Prosecuting Professionals who fail to report Child Sexual Abuse; why Keir Starmer is wrong
Posted by: Philip Stokoe at 23:10, November 4 2013.
And so another lawyer has made a contribution to the issue of understanding why the sexual abuse of children is not better reported and dealt with. I am speaking of Keir Starmer’s call for teachers and health workers to be prosecuted for failing to alert the police to allegations of child abuse as reported in the Guardian today. (http://www.theguardian.com/society/2013/nov/04/child-abuse-keir-starmer-prosecute-professionals)
I can see why people who work in academic or primarily intellectual jobs take this sort of view. Essentially the view appears to be that not reporting allegations of child sexual abuse is simply irresponsible and unprofessional and such people need to get their priorities right. It is only when one begins to think about what might be going on outside the worker’s consciousness, that might in fact distort their awareness, that one can begin to understand how these sorts of failings occur time and time again.
Putting it another way; given the number of times that professionals have failed to sound the alarm in cases both sexual and physical abuse of children, it is understandable that some people will conclude that there is a high level of bad practice amongst health and social care workers, leading to the further conclusion that they need both more training and more externally provided discipline.
On the other hand one could begin from the assumption that people who dedicate their lives to health and social care, particularly with children, might be motivated to achieve a high standard of practice. In which case one might begin to see that something must be getting in the way of good practice when it comes to dealing with cases of child abuse. i.e. there might be some emotional and/or psychological effect that interferes with the worker’s otherwise high standard of practice.
I have absolutely no doubt that professionals in health and social care and education are dedicated to the highest standards. I also believe that I understand why it is that such professionals fail to ring appropriate alarm bells.
We are all of us subject to distortions in our view of the outside world that arise from beliefs about the world that we hold unconsciously. The trouble with unconscious beliefs is that we are not aware that we have them and, insofar as they penetrate our conscious mind at all, we simply take these beliefs to be facts. Although we are incapable of knowing our own unconscious mind, we are rather good at being able to read the unconscious of others. It is for this reason that we can recognise the inevitability of our friend hooking up with the wrong kind of partner time and time again even though he or she will claim each time that this one is different.

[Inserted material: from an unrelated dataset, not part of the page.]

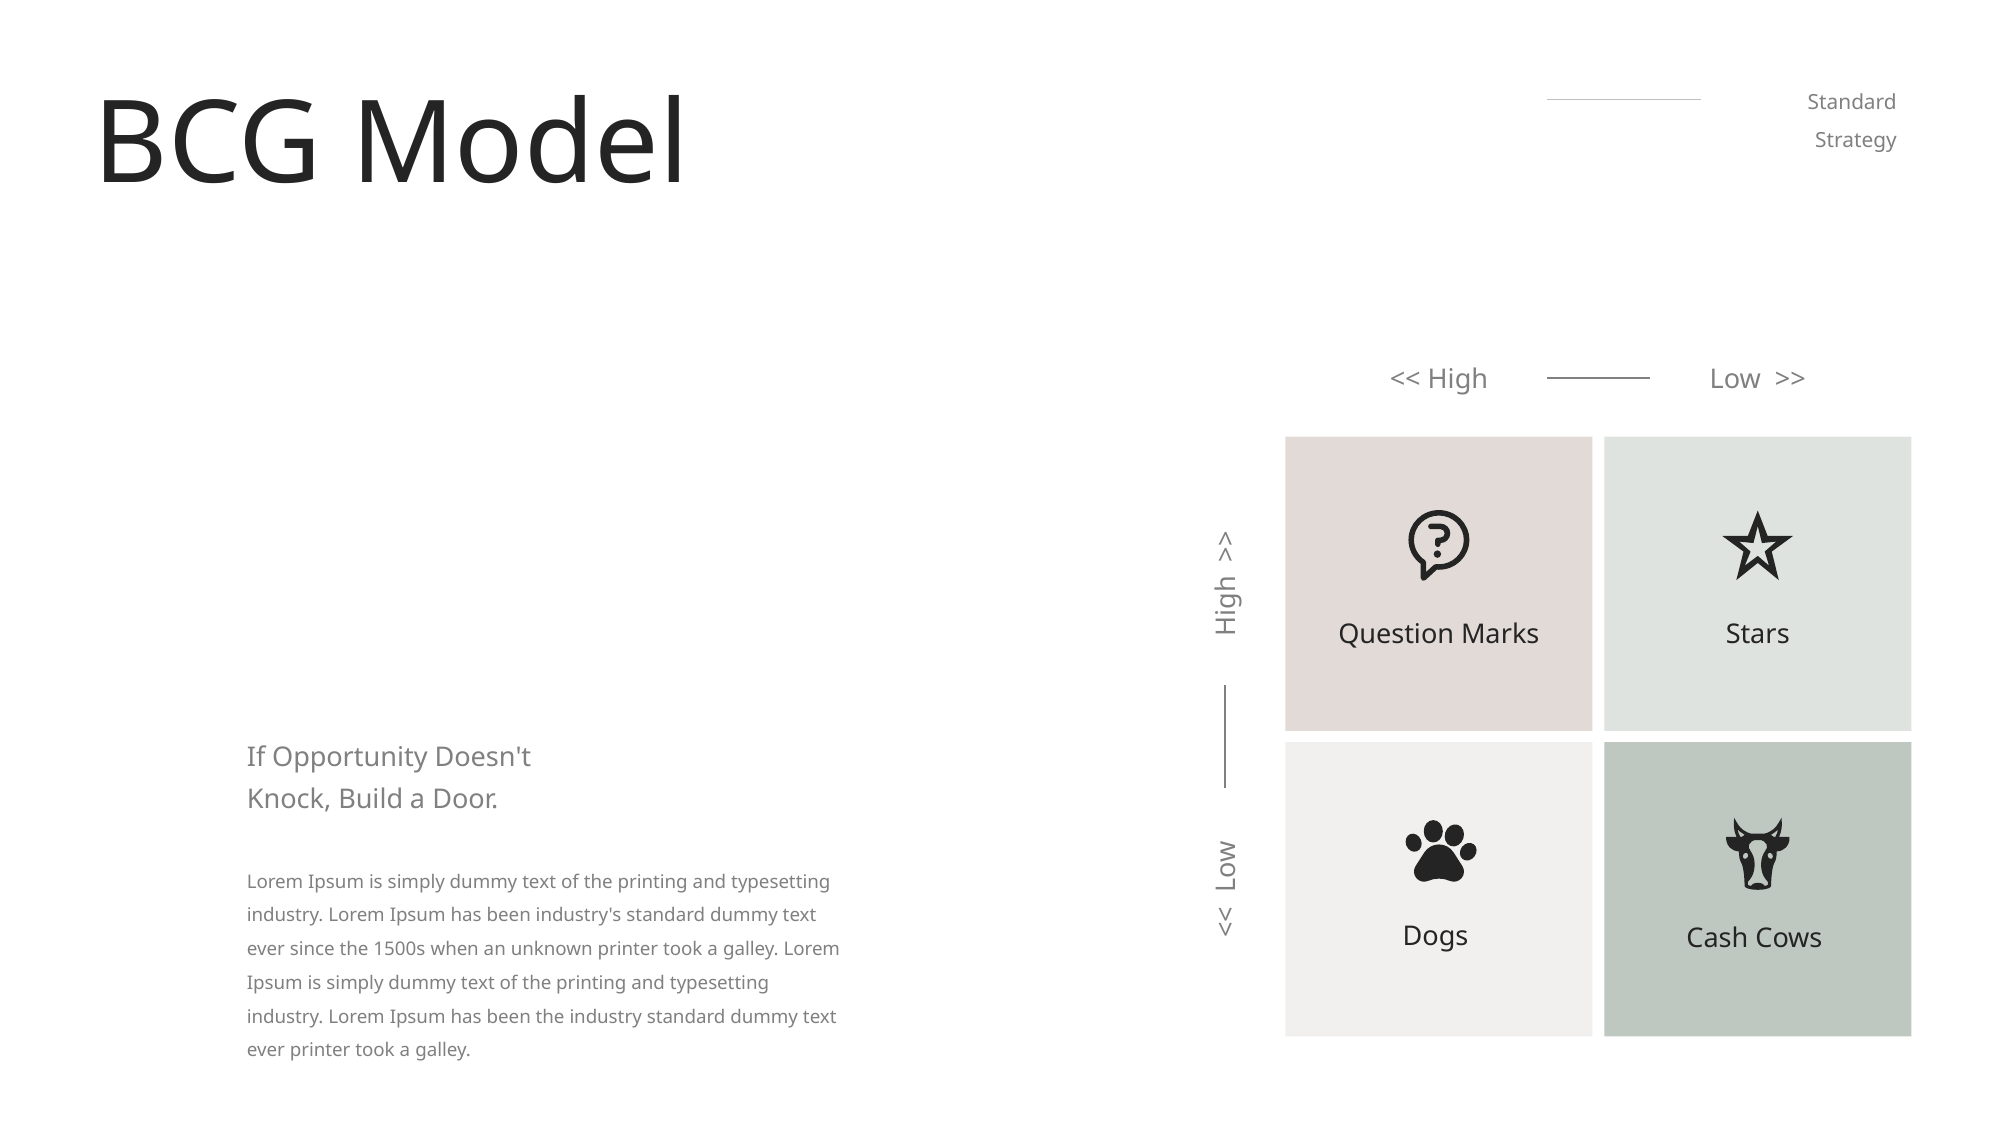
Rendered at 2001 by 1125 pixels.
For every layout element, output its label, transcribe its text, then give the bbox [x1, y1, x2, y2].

We are also very open to unconscious communication. When Freud first discovered these processes he called it transference. He recognised that his patients saw him not as he really was but as a version of somebody from their early childhood. The first version of this phenomenon that he discovered has, like many psychoanalytic discoveries, become a cliché; the patient falling in love with his or her therapist. Now the point about this sort of transference is that it has an impact on the therapist unconsciously long before he might become aware of it with his conscious mind. Unconsciously he will feel himself drawn into an intimate loving relationship with his patient. It is because these processes are so powerful that the training to be a psychoanalytic therapist takes a long time and involves a personal psychoanalysis. Even though we are trained to expect to be “pooled into” the hidden agendas of our patients, it remains a professional commitment that we seek regular supervision so that we can get a colleague’s view of how we might be being caught up without knowing it in our work.
Now I want you to imagine two separate things. The first is how it must feel to a professional care worker who has no training in unconscious processes to become subject to these phenomena.
The second thing I want you to imagine is what kind of relationships might get “projected” or “transferred” from somebody who has been abused onto a caring professional.
The way that these unconscious “communications” occur is that they evoke feelings. We are not very good at dealing with feelings and, if those feelings are very confusing; perhaps sadistic, sexual, loving, excited and so on, we might prefer to pull ourselves away from them all together. In other words if we are with somebody who is evoking a complex array of these sorts of feelings in us, we might pull away from what they are telling us. It becomes easy to see how a child telling a professional that they are being abused whilst at the same time projecting some of those feelings into that professional might end up not being heard.
It follows that the way to improve the care of abused children is to help staff on the front line, that is teachers, nurses, social workers, health visitors and so on, to understand these unconscious impacts so that they can manage them better when they happen. It is not difficult to provide this kind of training; it is something that I specialised in during my time as a consultant at the Tavistock and Portman NHS Foundation Trust. Of course it is easy to see why this more complex way of understanding what goes wrong is rejected in favour of a mechanistic prescription. The question I ask today is how many times do successive governments come up with more and different prescriptions of this sort before they realise that it does not address the real problem?